Finn parece triste. Me siento fatal. Quizá podríamos vender otras cosas, como las gallinas inútiles que no hacen más que morirse antes de que las podamos sacrificar para la cena. Todas ellas juntas no darían más que para una bala de heno. Y no podríamos comprar grano de calidad.

—¿La alfalfa hará que corra más rápido? —pregunta Finn.

—Los caballos de carreras tienen que alimentarse bien, y no con cualquier cosa.

Finn mira la loncha de beicon, donada por Dory Maud, y las judías que componen nuestra cena.

—Si es lo que necesita…

Parece que le acabe de pedir que se corte una pierna. Pero entiendo lo que siente. Tiene tanto aprecio por el Morris como yo por Dove. ¿Con qué se entretendrá si se queda sin el Morris? Con las ventanas, y sólo hay cinco en la casa.
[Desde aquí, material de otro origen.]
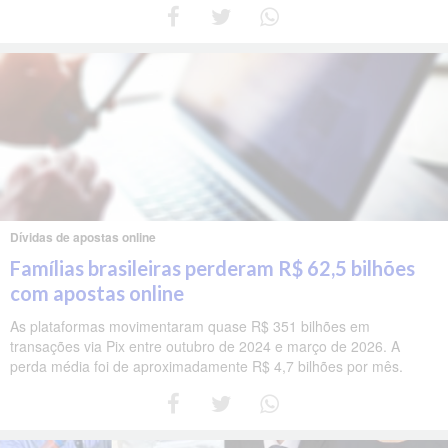
Dívidas de apostas online
Famílias brasileiras perderam R$ 62,5 bilhões
com apostas online
As plataformas movimentaram quase R$ 351 bilhões em
transações via Pix entre outubro de 2024 e março de 2026. A
perda média foi de aproximadamente R$ 4,7 bilhões por mês.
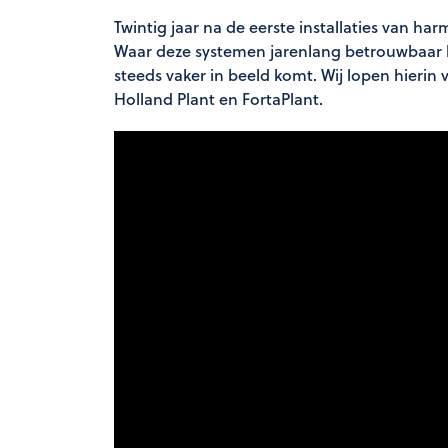
Twintig jaar na de eerste installaties van h
Waar deze systemen jarenlang betrouwbaar 
steeds vaker in beeld komt. Wij lopen hieri
Holland Plant en FortaPlant.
—Si gano —intento animarlo—, tendremos dinero para volverlo a comprarlo —sigue compungido, por lo que continúo—: Tendremos dinero para comprar dos, si queremos. Un coche sólo para remolcar al otro cuando se le cale el motor.

Ahora parece que esboza una sonrisa. Nos sentamos y nos comemos las judías con la triste loncha de beicon que las acompaña. Sin mediar palabra, nos comemos lo que queda de la tarta de manzana. No le guardamos ni un trozo a Gabe. Somos dos en una mesa para cinco. No creo que pueda dormir con la rabia que siento. ¿Dónde demonios estará?

Pienso en la oveja decapitada que Finn y yo nos encontramos de camino a Skarmouth. ¿Cómo podemos saber si se ha quedado trabajando hasta tarde o si está muerto en alguna cuneta? ¿Y cómo puede él saber si estamos en casa, a salvo, o somos nosotros los que estamos tirados en una cuneta?

—Es como si ya se hubiera ido —dice Finn, rompiendo el silencio.